Ontem, tive a honra de ser chamado para fazer um debate na praça São Salvador sobre a Lei dos Mascarados. Sancionada pelo ditador Sérgio Cabral no dia 11 de setembro deste ano, a legislação de exceção nº 6528 seria para regulamentar o artigo 23 da Constituição do Estado do Rio de Janeiro, mas na realidade busca criminalizar os mascarados nas manifestações.

Antes do debate, fomos brindados com o primeiro episódio do Zorro. Um herói que, para enfrentar seus poderosos inimigos e defender os fracos e oprimidos, colocava uma pequena máscara e uma capa preta para suas ações. Com a irreverência carioca de costume e numa praça, que não é pública nem privada, mas comum, de todos, proporcionamos um debate muito sério. Mesmo chovendo, em torno de 50 pessoas foram à São Salvador num verdadeiro exercício direto da política na praça do povo.

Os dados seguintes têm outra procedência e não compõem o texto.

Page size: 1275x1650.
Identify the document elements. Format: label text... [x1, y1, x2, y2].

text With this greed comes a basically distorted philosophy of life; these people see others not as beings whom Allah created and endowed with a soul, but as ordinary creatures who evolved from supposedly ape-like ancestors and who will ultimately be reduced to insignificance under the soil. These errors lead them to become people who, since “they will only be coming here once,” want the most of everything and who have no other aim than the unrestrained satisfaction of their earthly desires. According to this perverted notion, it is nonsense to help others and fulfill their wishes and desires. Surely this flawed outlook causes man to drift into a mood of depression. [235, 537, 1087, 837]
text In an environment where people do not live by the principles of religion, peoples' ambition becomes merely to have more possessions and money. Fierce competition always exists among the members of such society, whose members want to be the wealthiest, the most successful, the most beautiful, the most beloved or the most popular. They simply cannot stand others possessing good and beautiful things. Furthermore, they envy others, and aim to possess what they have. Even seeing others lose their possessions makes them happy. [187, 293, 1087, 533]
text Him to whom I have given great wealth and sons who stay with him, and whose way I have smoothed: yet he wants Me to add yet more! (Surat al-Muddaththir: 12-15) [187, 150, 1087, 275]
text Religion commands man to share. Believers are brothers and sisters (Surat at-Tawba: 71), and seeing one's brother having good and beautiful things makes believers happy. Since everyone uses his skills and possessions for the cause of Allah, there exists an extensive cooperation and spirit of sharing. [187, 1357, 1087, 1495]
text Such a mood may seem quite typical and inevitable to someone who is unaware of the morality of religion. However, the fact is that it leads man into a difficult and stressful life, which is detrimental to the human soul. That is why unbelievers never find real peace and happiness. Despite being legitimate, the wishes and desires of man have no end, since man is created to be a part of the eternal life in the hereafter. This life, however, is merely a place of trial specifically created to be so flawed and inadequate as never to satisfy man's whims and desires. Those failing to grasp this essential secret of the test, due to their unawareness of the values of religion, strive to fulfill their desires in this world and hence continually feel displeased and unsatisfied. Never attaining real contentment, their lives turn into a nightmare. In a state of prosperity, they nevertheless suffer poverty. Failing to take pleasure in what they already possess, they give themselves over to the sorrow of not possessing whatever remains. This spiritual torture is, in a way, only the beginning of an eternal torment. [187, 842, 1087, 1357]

Falei da inconstitucionalidade total da lei que, ferindo o princípio da reserva legal, “não há crime sem lei anterior que o defina”, busca criminalizar uma conduta que não está prevista em qualquer norma. No arcabouço legal brasileiro, não existe uma lei que descreva como crime o uso de máscaras em manifestações. A criminalização de qualquer conduta é de competência privativa da União, tomando assim de maior ilegalidade a legislação estadual.

Em quatro artigos, a lei restringe e viola garantias previstas na Constituição Federal, artigo 5º, inciso XVI, e artigo 23 da Constituição Estadual. A Carta Política do Rio de Janeiro é mais ampla que a Federal, pois abre com “locais abertos”, enquanto a Federal restringe com “locais abertos ao público”; e, ao final, exige “aviso à autoridade”, enquanto a Federal coloca “autoridade competente”. Cabe destacar o parágrafo único do artigo 23, que descreve de forma muito clara quais são as funções da força policial em qualquer manifestação.

“Art. 23 – Todos podem reunir-se pacificamente, sem armas, em locais abertos, independentemente de autorização, desde que não frustrem outra reunião anteriormente convocada para o mesmo local, sendo exigido apenas prévio aviso à autoridade.

Parágrafo único – A força policial só intervirá para garantir o exercício do direito de reunião e demais liberdades constitucionais, bem como para a defesa da segurança pessoal e do patrimônio público e privado, cabendo responsabilidade pelos excessos que cometer.”

Diante de tanta ilegalidade, urge colocar em votação os dois pedidos de impeachment do ditador Sérgio Cabral, baseado no artigo 146 da Constituição Estadual.

“Art. 146 – São crimes de responsabilidade os atos do Governador do Estado que atentarem contra a Constituição da República, a do Estado e, especialmente, contra:

I – a existência da União, do Estado ou dos Municípios;
II – o livre exercício do Poder Legislativo, do Poder Judiciário e do Ministério Público;
III – o exercício dos direitos políticos, individuais e sociais;
IV – a segurança interna do País ou do Estado;
V – a probidade na administração;
VI – a lei orçamentária;
VII – o cumprimento das leis e das decisões judiciais.

Parágrafo único – As normas de processo e julgamento bem como a definição desses crimes são as estabelecidas por lei federal.”

Cabe ao presidente da Assembléia Legislativa, ALERJ, tirar da gaveta os pedidos e colocar em votação a abertura de processos contra o ditador Cabral por crime de responsabilidade.